Two of the programs stood out to me as being rather unique. The first was a summer camp type of program that targeted disadvantaged Hispanic students, and actually paid them a stipend to come, since doing so would mean not being able to have a summer job. The second was a mother-daughter program that had girls' mothers participate with their daughters. It emphasized realistic goal-setting and sought to build self-esteem. The mother-daughter idea is really compelling, and our Women in Science and Engineering group might use this idea for a high-school conference we've been thinking about doing.

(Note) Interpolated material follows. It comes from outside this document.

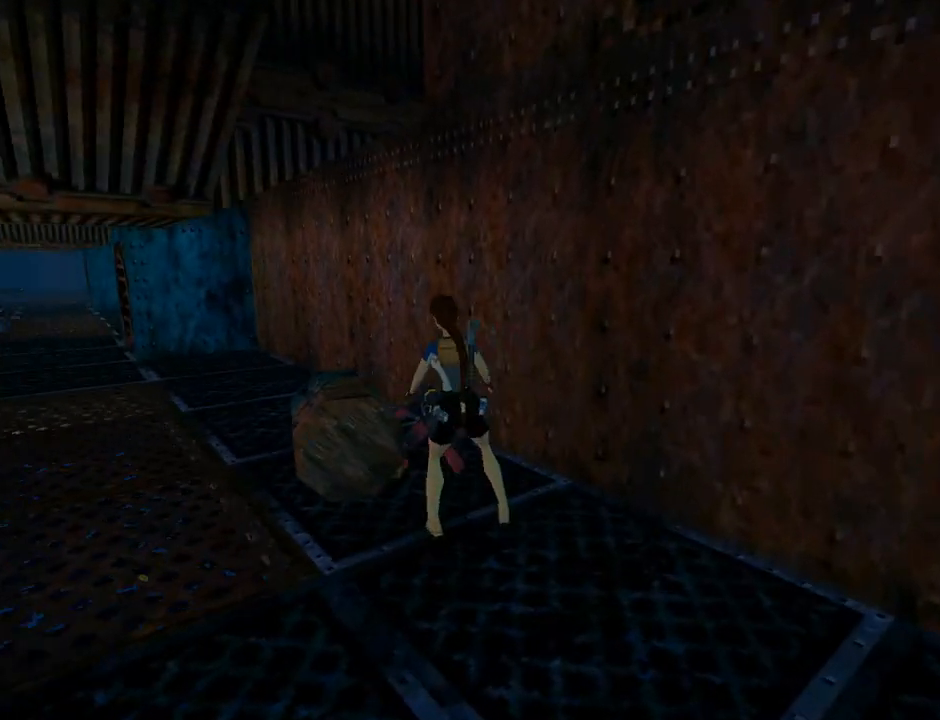
{"buttons": ["DPAD_RIGHT"], "left_stick": "center", "events": [[167, "DPAD_LEFT", "up"], [367, "DPAD_RIGHT", "down"]]}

A third panelist mentioned that outreach programs can easily run into sustainability issues including funding, energy, interest, critical mass of faculty involved, and the question of whether to target only females. One interesting idea was to tie outreach activities to academic coursework of computer science majors, where participating helped you earn credit. I think this is a really good idea and might even work for Carleton University's School of Computer Science (my school), as they really want to attract females as both students and faculty.
The discussion part of the session brought up some of the usual points as well as some new ones I hadn't heard before. Here's a list of some of the ideas I managed to write down:
- Why can't outreach be considered a recruiting tool and thus get funding accordingly? One problem here is that it wasn't long ago that there were more than enough CS majors, even if they weren't female, so it was hard to make the recruitment argument.
- Can the courses be sold as reasoning instead of computational thinking? Unfortunately, everyone has a different idea of what reasoning is...
- Do these outreach programs interface with groups like the Girls Scouts? It didn't sound like it, but everyone thought it would be a good idea, especially for sustainability.
- Schools should make it easier to do a double major with computer science (with more courses counting toward both) so girls can connect computer science with other areas.
- A noted issue is that girls might get excited by the outreach programs but then have no high school courses in the subject. They may end being behind when they go to college and lose the confidence to try it there.
- One way that one program helps dispel the geek image is allowing the girls to invite friends to monthly meet-ups that happen for a year after the summer camp.
- "If everyone in this room was a mentor to one person, what a world of difference it would make!"